Kommentar
Kommentar vom 05.04.2011
Wer Parteifreunde hat ... - „Wer Parteifreunde hat, braucht keine Feinde mehr“; diese Weisheit ist eine der grausamen Tatsachen in der Politik. Für die FDP gilt das in ganz besonderem Maße. Kein Wunder, ist ihr Bekenntnis zum Raubtier-Kapitalismus doch Programm. Man erinnert sich noch, wie Westerwelles Vorgänger Wolfgang Gerhardt brutal als Vorsitzender abserviert wurde. Oder wie Jürgen Möllemann kalt gestellt wurde. Guido Westerwelle war an den Intrigen gegen beide maßgeblich beteiligt. Nun erwischt es ihn selbst. Er mache den Weg für einen Generationenwechsel frei, sagt er. Dabei ist er noch nicht einmal 50 Jahre alt. Er hätte durchaus noch gut 20 Jahre die Geschicke seiner Partei prägen können, wenn er nicht über seine eigene Arroganz und Selbstherrlichkeit gestolpert wäre. Und dabei stellt sich immer wieder ein und dieselbe Frage: Warum eigentlich verhält sich der doch zur Vernunft begabte Mensch wie ein Rudeltier, das danach strebt, eine Zeitlang Alphamännchen zu sein, um danach in die Bedeutungslosigkeit zu versinken? Ist Macht tatsächlich so geil, dass sie ein paar Jahre auszukosten schwerer wiegt als die notwendig folgende Demontage, die einhergeht mit einem Gesichtsverlust, dem öffentlichen Bild, ein Versager zu sein und allen anderen Wunden, die sich zwangsläufig einstellen müssen? Diese Erfahrung wird eher früher als später auch der künftige FDP-Vorsitzende machen.

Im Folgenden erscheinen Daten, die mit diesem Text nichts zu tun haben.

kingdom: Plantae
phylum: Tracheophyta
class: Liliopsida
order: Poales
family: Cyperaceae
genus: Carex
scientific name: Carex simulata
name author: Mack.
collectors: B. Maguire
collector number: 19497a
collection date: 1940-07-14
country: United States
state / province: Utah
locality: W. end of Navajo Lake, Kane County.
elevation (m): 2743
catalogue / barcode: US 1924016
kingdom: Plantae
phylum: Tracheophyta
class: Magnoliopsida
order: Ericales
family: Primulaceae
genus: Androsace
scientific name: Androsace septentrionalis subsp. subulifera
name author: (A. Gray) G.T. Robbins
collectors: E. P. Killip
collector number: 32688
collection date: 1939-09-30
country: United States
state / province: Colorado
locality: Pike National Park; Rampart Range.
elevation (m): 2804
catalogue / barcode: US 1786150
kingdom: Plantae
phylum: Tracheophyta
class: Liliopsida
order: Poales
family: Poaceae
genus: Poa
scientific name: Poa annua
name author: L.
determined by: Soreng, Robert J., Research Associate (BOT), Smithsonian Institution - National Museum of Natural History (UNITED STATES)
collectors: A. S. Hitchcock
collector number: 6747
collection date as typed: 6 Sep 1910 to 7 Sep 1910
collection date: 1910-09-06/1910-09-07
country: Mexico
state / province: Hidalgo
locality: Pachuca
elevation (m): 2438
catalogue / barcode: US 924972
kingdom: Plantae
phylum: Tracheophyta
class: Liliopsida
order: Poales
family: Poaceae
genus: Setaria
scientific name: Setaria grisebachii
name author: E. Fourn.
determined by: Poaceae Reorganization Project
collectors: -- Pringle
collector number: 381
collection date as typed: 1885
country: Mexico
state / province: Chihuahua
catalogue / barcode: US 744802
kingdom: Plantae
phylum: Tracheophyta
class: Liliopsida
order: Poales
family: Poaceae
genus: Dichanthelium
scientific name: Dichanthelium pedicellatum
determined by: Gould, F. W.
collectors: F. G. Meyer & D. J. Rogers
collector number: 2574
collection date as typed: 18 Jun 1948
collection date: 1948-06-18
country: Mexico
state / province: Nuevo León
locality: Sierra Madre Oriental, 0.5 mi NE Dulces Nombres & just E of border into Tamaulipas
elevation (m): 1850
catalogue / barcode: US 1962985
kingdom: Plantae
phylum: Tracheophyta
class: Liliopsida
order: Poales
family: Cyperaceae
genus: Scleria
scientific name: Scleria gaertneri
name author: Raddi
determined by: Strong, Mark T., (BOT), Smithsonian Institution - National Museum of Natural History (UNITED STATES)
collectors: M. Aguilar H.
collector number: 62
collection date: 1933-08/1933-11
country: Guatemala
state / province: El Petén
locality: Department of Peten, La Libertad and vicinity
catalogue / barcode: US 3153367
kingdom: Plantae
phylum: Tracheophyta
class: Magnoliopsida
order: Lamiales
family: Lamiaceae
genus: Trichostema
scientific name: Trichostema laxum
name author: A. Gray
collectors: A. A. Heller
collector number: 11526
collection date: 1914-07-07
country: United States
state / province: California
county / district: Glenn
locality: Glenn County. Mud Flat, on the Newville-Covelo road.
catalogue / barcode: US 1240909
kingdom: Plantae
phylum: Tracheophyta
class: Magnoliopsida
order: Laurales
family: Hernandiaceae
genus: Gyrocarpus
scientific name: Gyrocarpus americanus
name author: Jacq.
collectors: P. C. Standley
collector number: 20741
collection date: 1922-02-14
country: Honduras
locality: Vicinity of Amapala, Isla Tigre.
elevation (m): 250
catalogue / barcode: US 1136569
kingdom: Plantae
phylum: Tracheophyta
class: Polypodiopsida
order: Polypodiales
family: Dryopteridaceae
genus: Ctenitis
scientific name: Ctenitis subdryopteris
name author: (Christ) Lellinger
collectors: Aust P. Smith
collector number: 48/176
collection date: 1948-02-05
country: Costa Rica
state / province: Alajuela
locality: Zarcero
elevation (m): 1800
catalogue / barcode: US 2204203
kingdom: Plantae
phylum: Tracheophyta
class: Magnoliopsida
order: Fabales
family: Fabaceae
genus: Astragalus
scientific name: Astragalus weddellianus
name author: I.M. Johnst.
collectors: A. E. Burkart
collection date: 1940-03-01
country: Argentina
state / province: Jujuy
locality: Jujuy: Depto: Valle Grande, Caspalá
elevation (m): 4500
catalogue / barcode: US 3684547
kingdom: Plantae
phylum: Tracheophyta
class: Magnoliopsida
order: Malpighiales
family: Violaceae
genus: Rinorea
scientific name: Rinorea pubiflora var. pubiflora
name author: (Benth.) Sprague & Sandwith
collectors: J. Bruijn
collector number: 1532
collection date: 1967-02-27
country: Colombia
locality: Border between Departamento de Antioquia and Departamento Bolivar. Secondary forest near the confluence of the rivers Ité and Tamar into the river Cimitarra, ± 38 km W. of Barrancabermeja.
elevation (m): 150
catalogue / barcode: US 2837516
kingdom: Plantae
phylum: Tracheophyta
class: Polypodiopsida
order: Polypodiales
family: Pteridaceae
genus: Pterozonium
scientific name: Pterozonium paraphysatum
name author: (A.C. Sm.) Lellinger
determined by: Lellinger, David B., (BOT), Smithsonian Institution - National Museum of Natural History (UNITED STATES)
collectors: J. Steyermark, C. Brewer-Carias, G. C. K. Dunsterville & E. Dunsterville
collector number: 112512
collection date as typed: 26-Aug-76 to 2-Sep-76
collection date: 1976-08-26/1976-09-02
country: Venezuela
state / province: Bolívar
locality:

Bundesaußenminster will er aber bleiben, verkündet Westerwelle. Aber geht das überhaupt? Wie kann ein Mann, der so sehr demontiert worden ist wie Westerwelle, jetzt noch die Interessen Deutschlands im Ausland vertreten? „Zu schlecht für die Partei, aber gut genug für Deutschland?“, fragt rhetorisch daher das Handelsblatt. Durch seine fragwürdige Haltung in der Libyen-Politik hat er ohnehin das Vertrauen bei den westlichen Verbündeten verspielt. In Washington, London und Paris wird man es deswegen mit Genugtuung aufnehmen, dass Westerwelle angezählt ist und im politischen Ring schon ganz erheblich torkelt. Es ist kaum vorstellbar, dass dieser Mann noch mehr als zwei Jahre Deutschland in der Welt repräsentieren soll. Bundeskanzlerin Angela Merkel muss jetzt handeln. Aber damit ist wohl immer noch nicht zu rechnen. Dass sie zur Zeit auf Krücken läuft, spiegelt den allgemeinen Zustand der Regierung wider. Die sauberste Lösung hieße Neuwahlen spätestens im Herbst. Noch nie war eine Bundesregierung dermaßen überfordert, die Geschicke des Landes zu lenken. Bald könnte es sich als wahr herausstellen, wenn es heißt „Deutschland schafft sich ab“. Aber nicht wegen ein paar Einwanderern, sondern wegen der absoluten Unfähigkeit der selbst ernannten politischen Elite.